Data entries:
########
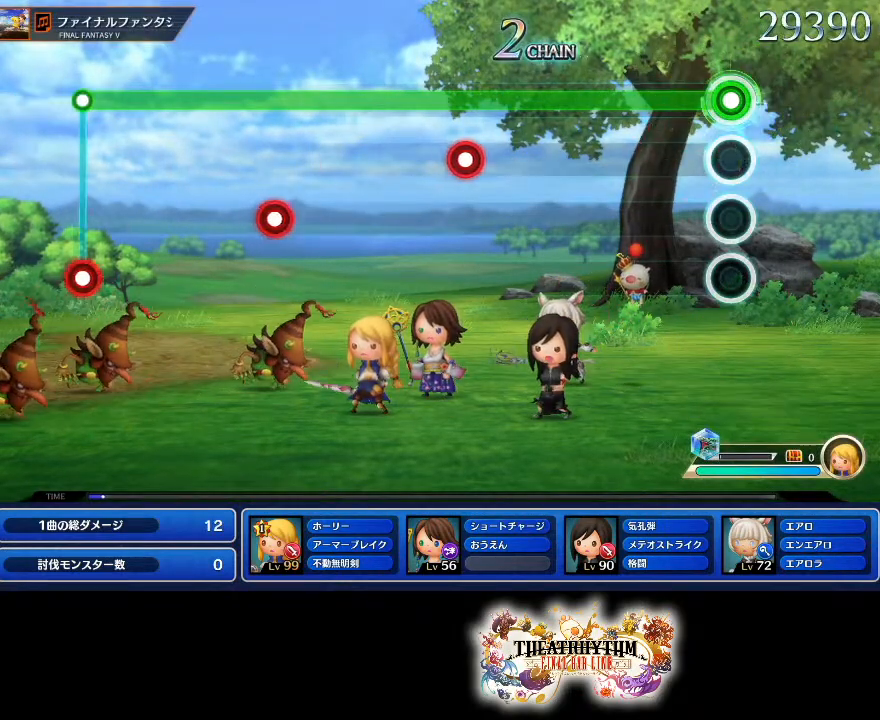
{"buttons": ["L2"], "left_stick": "center", "right_stick": "center", "events": []}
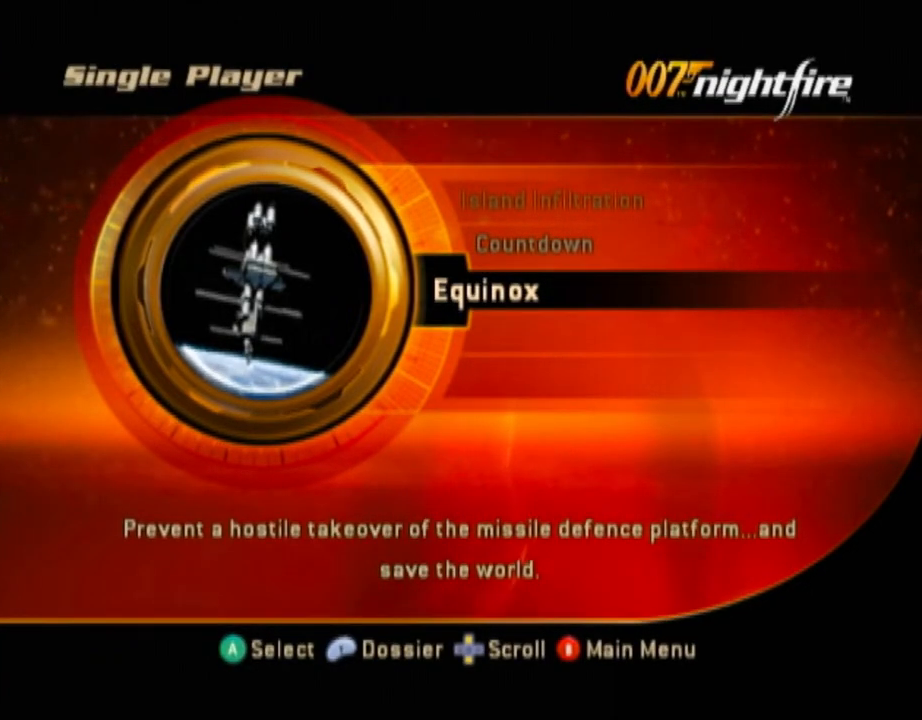
Gameplay with a controller (Nintendo layout); each line is a JSON object with the inputs held at the frame after it. "events" lists button and stick changes between this image and that frame as [ms after this image, input, new state], when the widget could be followed in between. Not read: L3 R3.
{"buttons": [], "left_stick": "center", "right_stick": "center", "events": [[67, "R1", "down"], [167, "R1", "up"]]}
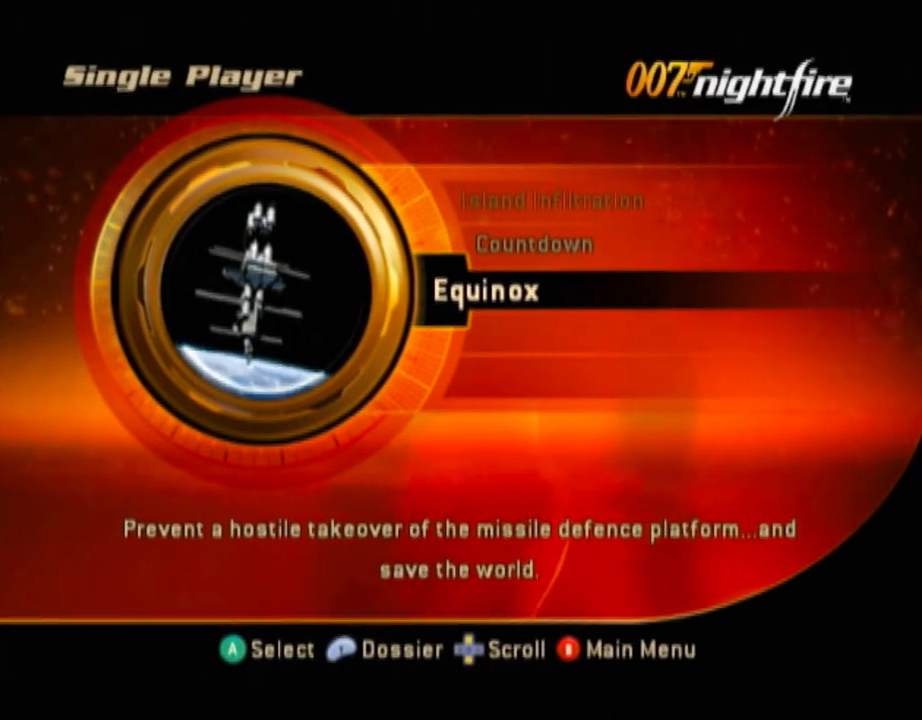
{"buttons": [], "left_stick": "center", "right_stick": "center", "events": [[217, "left_stick", "up"], [283, "left_stick", "center"]]}
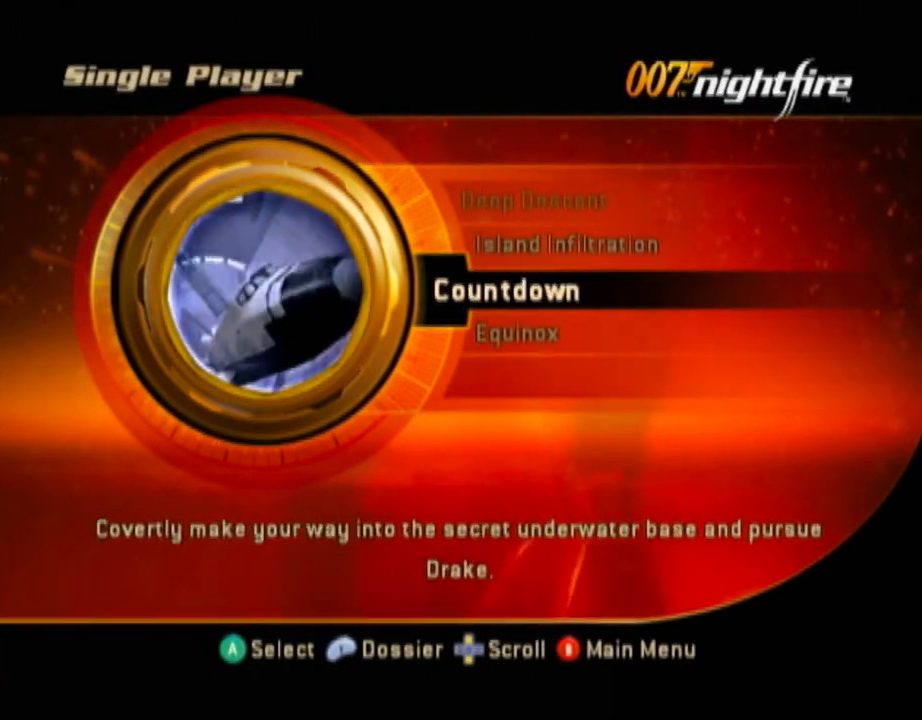
{"buttons": [], "left_stick": "center", "right_stick": "center", "events": []}
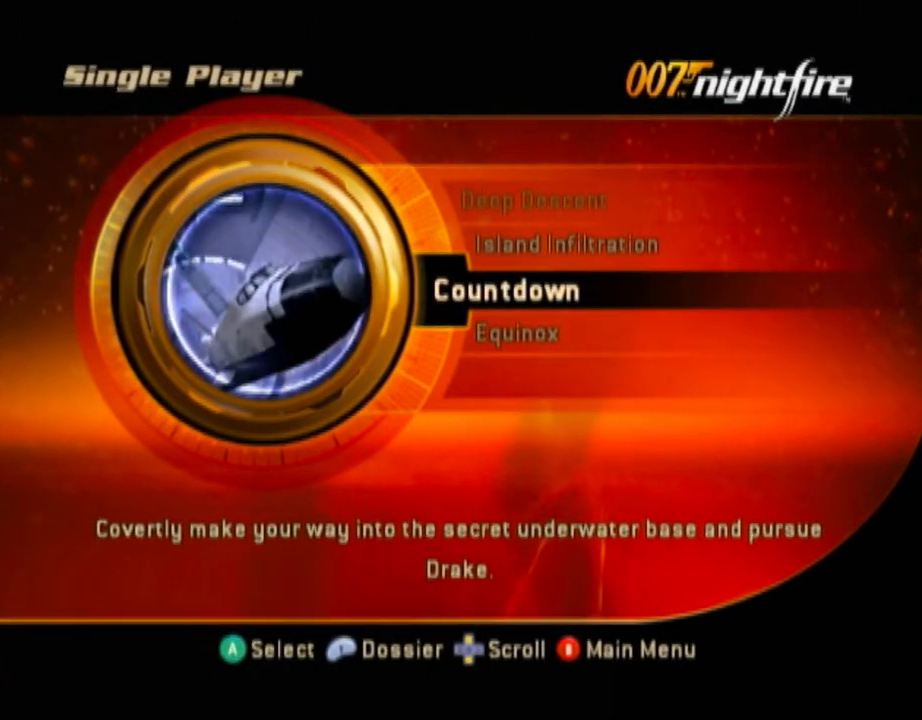
{"buttons": [], "left_stick": "center", "right_stick": "center", "events": []}
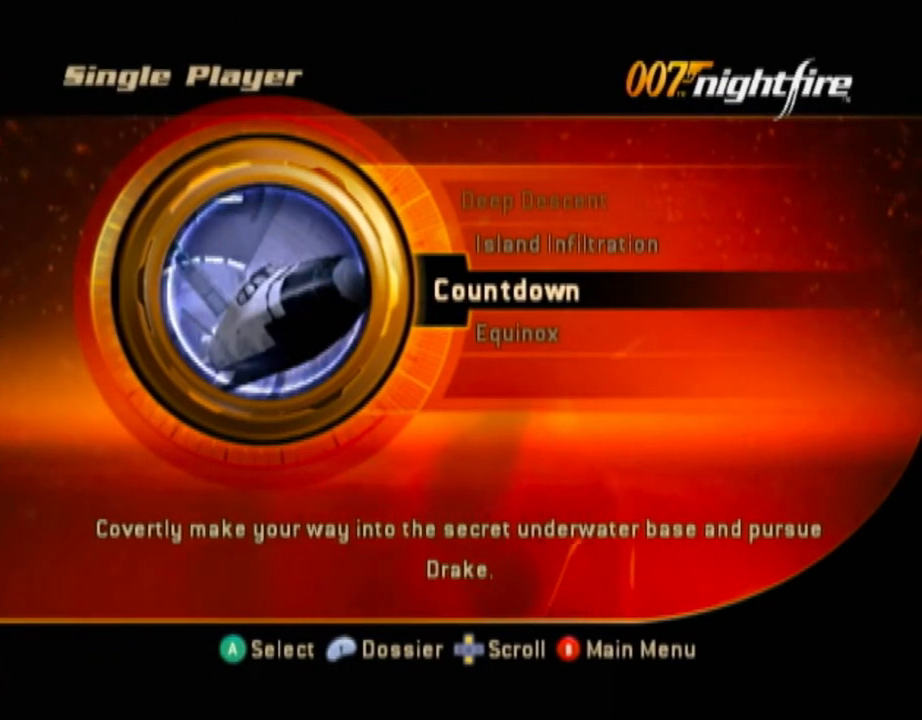
{"buttons": ["R1"], "left_stick": "center", "right_stick": "center", "events": [[100, "R1", "down"]]}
########
THE TASK: Leaving the pictures behind, return every line above exactly.

FINAL ANSWER:
{"buttons": ["L2"], "left_stick": "center", "right_stick": "center", "events": []}
Gameplay with a controller (Nintendo layout); each line is a JSON object with the inputs held at the frame after it. "events" lists button and stick changes between this image and that frame as [ms after this image, input, new state], when the widget could be followed in between. Not read: L3 R3.
{"buttons": [], "left_stick": "center", "right_stick": "center", "events": [[67, "R1", "down"], [167, "R1", "up"]]}
{"buttons": [], "left_stick": "center", "right_stick": "center", "events": [[217, "left_stick", "up"], [283, "left_stick", "center"]]}
{"buttons": [], "left_stick": "center", "right_stick": "center", "events": []}
{"buttons": [], "left_stick": "center", "right_stick": "center", "events": []}
{"buttons": ["R1"], "left_stick": "center", "right_stick": "center", "events": [[100, "R1", "down"]]}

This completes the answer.